* _Data provided_

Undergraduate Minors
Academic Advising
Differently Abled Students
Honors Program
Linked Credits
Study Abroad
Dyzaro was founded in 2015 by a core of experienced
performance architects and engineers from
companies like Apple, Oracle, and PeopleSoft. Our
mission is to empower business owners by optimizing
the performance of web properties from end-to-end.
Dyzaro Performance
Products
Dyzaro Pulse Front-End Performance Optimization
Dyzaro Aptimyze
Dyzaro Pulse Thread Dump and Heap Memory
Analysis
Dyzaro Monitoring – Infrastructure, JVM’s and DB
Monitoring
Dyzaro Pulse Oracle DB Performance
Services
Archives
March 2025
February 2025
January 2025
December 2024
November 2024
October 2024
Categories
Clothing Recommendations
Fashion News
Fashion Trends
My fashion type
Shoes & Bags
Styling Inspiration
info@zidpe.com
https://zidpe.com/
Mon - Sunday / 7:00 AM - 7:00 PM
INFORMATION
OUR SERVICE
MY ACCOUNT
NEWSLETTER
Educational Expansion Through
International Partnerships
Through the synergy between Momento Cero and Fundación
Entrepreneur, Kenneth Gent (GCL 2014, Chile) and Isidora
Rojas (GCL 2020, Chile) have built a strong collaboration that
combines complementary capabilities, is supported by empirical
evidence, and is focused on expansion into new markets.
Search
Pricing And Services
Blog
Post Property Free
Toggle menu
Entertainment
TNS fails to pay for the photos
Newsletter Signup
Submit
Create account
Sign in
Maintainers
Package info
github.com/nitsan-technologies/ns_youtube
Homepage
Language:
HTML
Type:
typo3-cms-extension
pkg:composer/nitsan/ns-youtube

* _What to do_
Output all of the entries, exactly as they are written.

* _Answer section_
Undergraduate Minors
Academic Advising
Differently Abled Students
Honors Program
Linked Credits
Study Abroad
Dyzaro was founded in 2015 by a core of experienced
performance architects and engineers from
companies like Apple, Oracle, and PeopleSoft. Our
mission is to empower business owners by optimizing
the performance of web properties from end-to-end.
Dyzaro Performance
Products
Dyzaro Pulse Front-End Performance Optimization
Dyzaro Aptimyze
Dyzaro Pulse Thread Dump and Heap Memory
Analysis
Dyzaro Monitoring – Infrastructure, JVM’s and DB
Monitoring
Dyzaro Pulse Oracle DB Performance
Services
Archives
March 2025
February 2025
January 2025
December 2024
November 2024
October 2024
Categories
Clothing Recommendations
Fashion News
Fashion Trends
My fashion type
Shoes & Bags
Styling Inspiration
info@zidpe.com
https://zidpe.com/
Mon - Sunday / 7:00 AM - 7:00 PM
INFORMATION
OUR SERVICE
MY ACCOUNT
NEWSLETTER
Educational Expansion Through
International Partnerships
Through the synergy between Momento Cero and Fundación
Entrepreneur, Kenneth Gent (GCL 2014, Chile) and Isidora
Rojas (GCL 2020, Chile) have built a strong collaboration that
combines complementary capabilities, is supported by empirical
evidence, and is focused on expansion into new markets.
Search
Pricing And Services
Blog
Post Property Free
Toggle menu
Entertainment
TNS fails to pay for the photos
Newsletter Signup
Submit
Create account
Sign in
Maintainers
Package info
github.com/nitsan-technologies/ns_youtube
Homepage
Language:
HTML
Type:
typo3-cms-extension
pkg:composer/nitsan/ns-youtube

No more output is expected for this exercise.